App TypeWhat Happens to Data After Deletion
iCloud-synced apps (Notes, Pages, etc.)Data preserved in iCloud; restored on reinstall
Apps with their own cloud accounts (Spotify, Netflix)Account data preserved server-side; local downloads lost
Locally-stored apps (some games, offline tools)Data permanently deleted with the app
Offloaded appsLocal data preserved on device; re-download restores fully

Before deleting an app that stores data locally — particularly games without cloud saves — it's worth checking whether a backup or sync option exists within the app itself.

Can You Delete Built-In Apple Apps?

Yes, most Apple built-in apps can be deleted on iPadOS 12 and later, including apps like Podcasts, Tips, FaceTime, and Stocks. However, a small set of core system apps cannot be removed — these include Settings, Safari on some configurations, and apps tied to fundamental device functions. Attempting to delete them simply won't present a "Delete App" option.

Deleted Apple apps can always be reinstalled for free from the App Store by searching their name.

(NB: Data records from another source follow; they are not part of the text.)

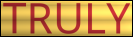
TRULY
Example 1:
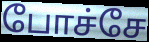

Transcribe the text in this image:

போச்சே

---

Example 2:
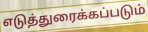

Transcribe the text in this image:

எடுத்துரைக்கப்படும்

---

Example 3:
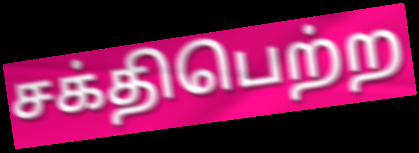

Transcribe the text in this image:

சக்திபெற்ற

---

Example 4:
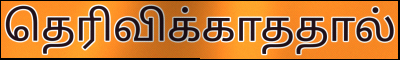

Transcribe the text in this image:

தெரிவிக்காததால்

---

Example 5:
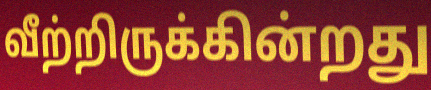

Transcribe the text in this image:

வீற்றிருக்கின்றது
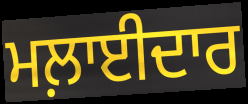
ਮਲ਼ਾਈਦਾਰ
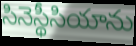
సినెస్థీసియాను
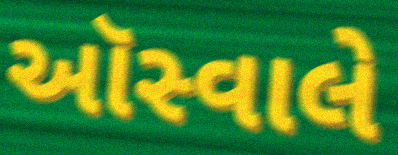
ઑસ્વાલે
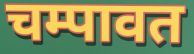
चम्पावत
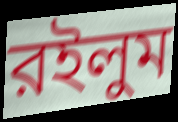
রইলুম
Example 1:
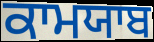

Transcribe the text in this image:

ਕਾਮਯਾਬ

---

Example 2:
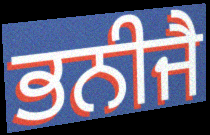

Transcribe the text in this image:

ਭਨੀਜੈ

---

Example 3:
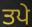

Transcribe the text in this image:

ਤਪੇ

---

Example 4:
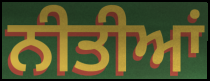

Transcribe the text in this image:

ਨੀਤੀਆਂ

The Variables That Affect Which Method Works Best for You

Several factors shape how app deletion actually plays out on your specific device:

  • iPadOS version — the context menu versus jiggle mode difference is significant if you're on an older device that hasn't been updated
  • Storage capacity — iPads with 64GB or less benefit more from understanding the offload option versus full deletion
  • Whether apps sync externally — determines whether deleting is truly reversible without losing progress or files
  • Device management status — iPads enrolled in Mobile Device Management (MDM) through schools or employers may restrict which apps can be removed and how

The method that suits a student managing a school-issued iPad looks quite different from what works for someone reorganizing a personal device with hundreds of personal apps and downloaded media.